Aufgabe:
Fasse den Text über die Sanierungsentscheidungen für Jugendzentrum und Bürgerzentrum in genau zwei Sätzen zusammen.

Extrahierter Text:
• • • •

Sanierungsentscheidungen für Jugendzentrum und Bürgerzentrum sorgen für Debatten
Trudel EimerSanierungsentscheidungen für Jugendzentrum und Bürgerzentrum sorgen für Debatten
Die lokalen Behörden haben wichtige Weichenstellungen für öffentliche Einrichtungen und die Haushaltsplanung vorgenommen. Der Jugendwohlfahrtsausschuss genehmigte dringende Sanierungsmaßnahmen im Jugendzentrum Q1 und unterstützte Pläne für ein neues Jugendzentrum. Gleichzeitig standen Debatten über die elektrische Sanierung des Bürgerzentrums Bergischer Löwe sowie grundsätzliche Haushaltsfragen im Mittelpunkt.
Der Jugendwohlfahrtsausschuss stimmte mit großer Mehrheit für die Bereitstellung von 250.000 Euro zur dringenden Renovierung des Jugendzentrums Quirlsberg. Diese Übergangsmaßnahmen sollen Brandschutzmängel und elektrische Probleme beheben, während die langfristigen Pläne für ein neues Jugendzentrum voranschreiten. Die geplante 250 Quadratmeter große Einrichtung in der Oberen Hauptstraße soll flexibel von Pfadfindergruppen und dem Kita-Museum genutzt werden. Ein detailliertes Nutzungskonzept wird gemeinsam mit den künftigen Nutzern erarbeitet.

• • • •

Einträge im Datensatz:
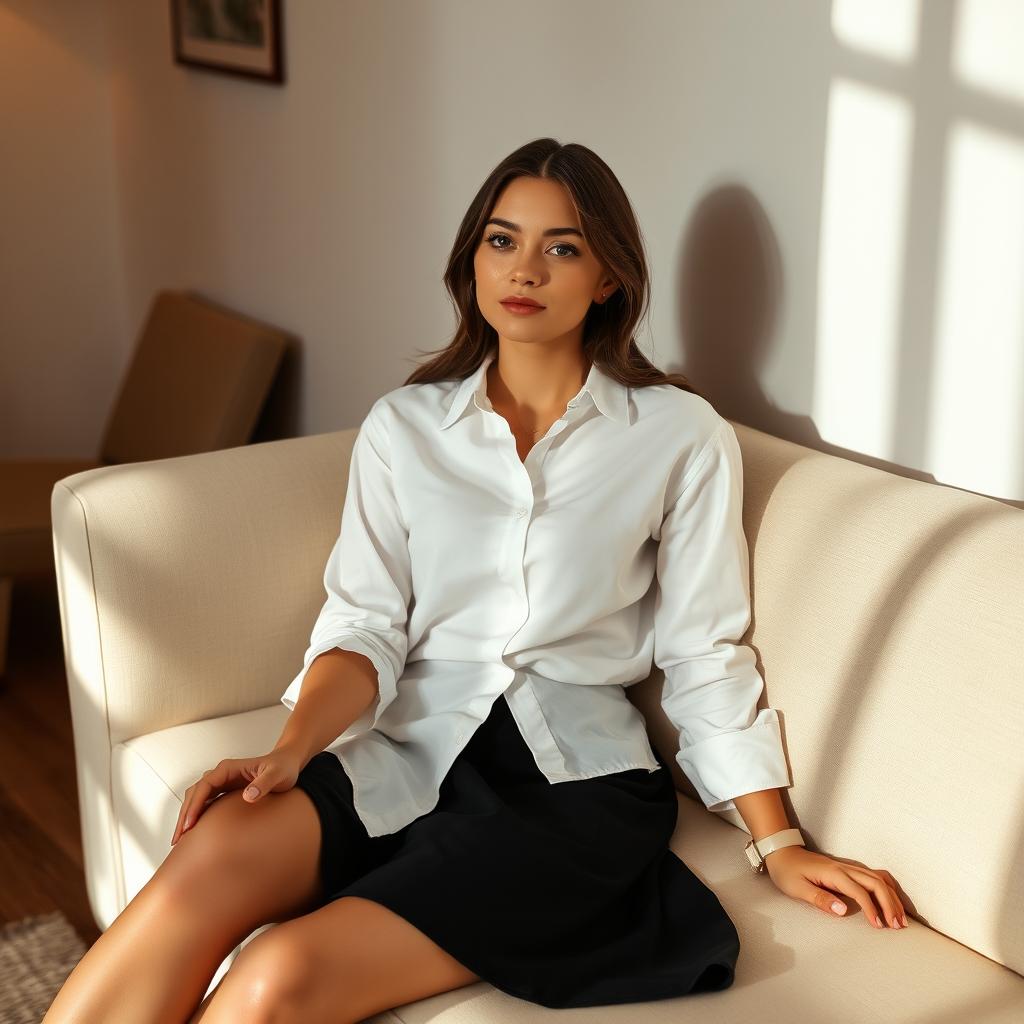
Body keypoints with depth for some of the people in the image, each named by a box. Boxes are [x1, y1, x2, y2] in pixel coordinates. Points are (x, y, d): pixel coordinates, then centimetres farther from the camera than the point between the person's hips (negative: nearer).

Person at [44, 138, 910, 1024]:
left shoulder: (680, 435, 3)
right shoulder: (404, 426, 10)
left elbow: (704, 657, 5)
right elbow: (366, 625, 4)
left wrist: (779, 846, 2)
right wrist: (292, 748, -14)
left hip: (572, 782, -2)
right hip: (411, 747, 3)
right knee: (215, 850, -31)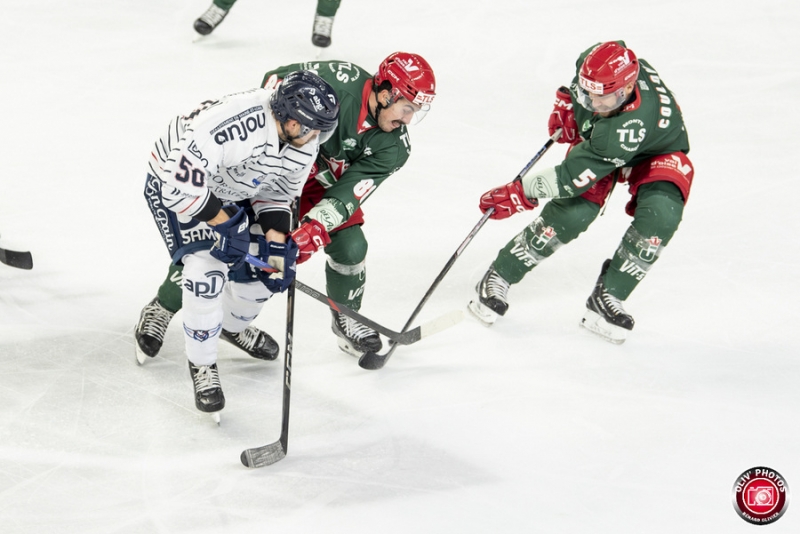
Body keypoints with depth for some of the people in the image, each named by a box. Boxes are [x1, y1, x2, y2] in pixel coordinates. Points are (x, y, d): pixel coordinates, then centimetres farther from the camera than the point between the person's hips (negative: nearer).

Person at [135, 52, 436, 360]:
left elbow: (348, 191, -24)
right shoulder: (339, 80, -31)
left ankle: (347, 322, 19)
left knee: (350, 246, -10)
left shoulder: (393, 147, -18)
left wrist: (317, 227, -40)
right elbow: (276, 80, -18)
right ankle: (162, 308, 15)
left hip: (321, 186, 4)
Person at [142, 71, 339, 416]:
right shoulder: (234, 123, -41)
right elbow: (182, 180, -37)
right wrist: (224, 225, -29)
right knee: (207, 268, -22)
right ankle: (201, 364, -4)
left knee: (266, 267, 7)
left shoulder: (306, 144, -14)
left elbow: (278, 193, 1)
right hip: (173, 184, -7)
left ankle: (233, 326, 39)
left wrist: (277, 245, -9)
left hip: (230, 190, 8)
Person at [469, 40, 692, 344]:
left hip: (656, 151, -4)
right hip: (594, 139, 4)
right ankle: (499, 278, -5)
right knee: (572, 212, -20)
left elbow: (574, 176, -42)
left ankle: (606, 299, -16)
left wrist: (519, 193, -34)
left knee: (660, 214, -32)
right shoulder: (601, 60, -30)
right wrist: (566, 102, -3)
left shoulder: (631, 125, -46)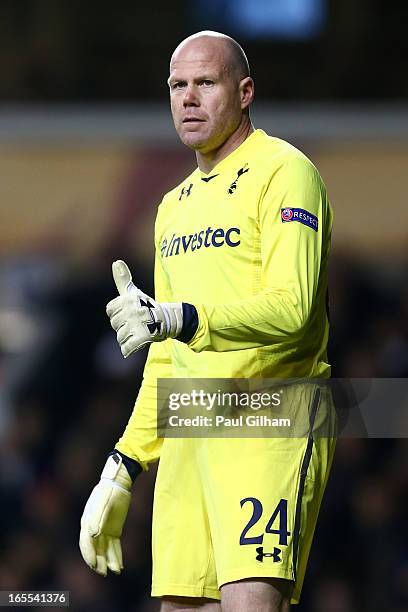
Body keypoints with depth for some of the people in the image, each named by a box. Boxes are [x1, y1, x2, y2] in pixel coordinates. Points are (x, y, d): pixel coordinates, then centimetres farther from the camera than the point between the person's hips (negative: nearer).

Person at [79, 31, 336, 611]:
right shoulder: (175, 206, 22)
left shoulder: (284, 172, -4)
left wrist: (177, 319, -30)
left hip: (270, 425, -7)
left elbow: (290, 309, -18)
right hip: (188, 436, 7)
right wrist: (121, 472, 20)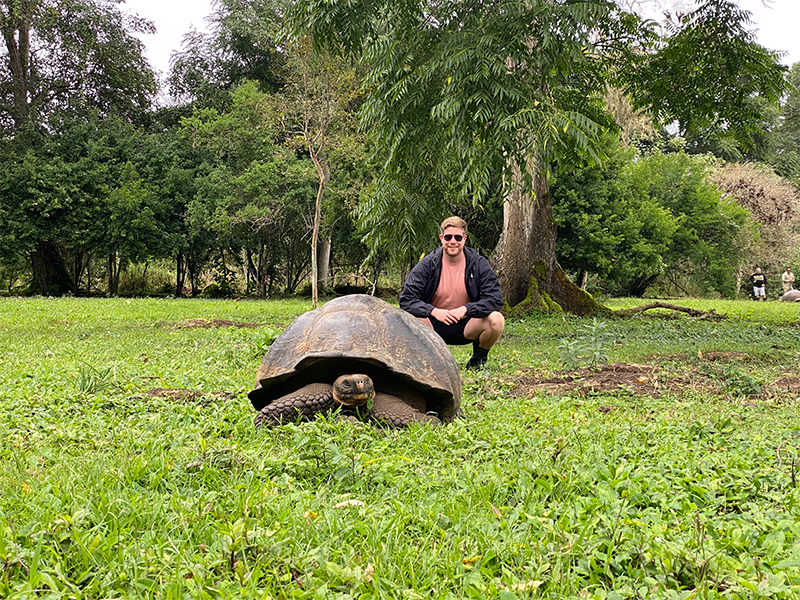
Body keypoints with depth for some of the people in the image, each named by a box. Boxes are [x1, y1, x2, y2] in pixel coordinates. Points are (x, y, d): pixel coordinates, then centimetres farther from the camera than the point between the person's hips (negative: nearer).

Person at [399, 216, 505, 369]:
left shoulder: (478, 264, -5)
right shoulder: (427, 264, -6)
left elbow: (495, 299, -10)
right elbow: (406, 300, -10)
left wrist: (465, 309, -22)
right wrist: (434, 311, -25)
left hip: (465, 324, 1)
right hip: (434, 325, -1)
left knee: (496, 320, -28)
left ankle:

• • • •

Lösung:
Der Jugendwohlfahrtsausschuss bewilligte mit großer Mehrheit 250.000 Euro für die dringende Renovierung des Jugendzentrums Quirlsberg, mit der Brandschutzmängel und elektrische Probleme behoben werden sollen, und unterstützte zugleich Pläne für ein neues Jugendzentrum. Die geplante 250 Quadratmeter große Einrichtung in der Oberen Hauptstraße soll flexibel von Pfadfindergruppen und dem Kita-Museum genutzt werden, während außerdem die elektrische Sanierung des Bürgerzentrums Bergischer Löwe und grundsätzliche Haushaltsfragen im Mittelpunkt von Debatten standen.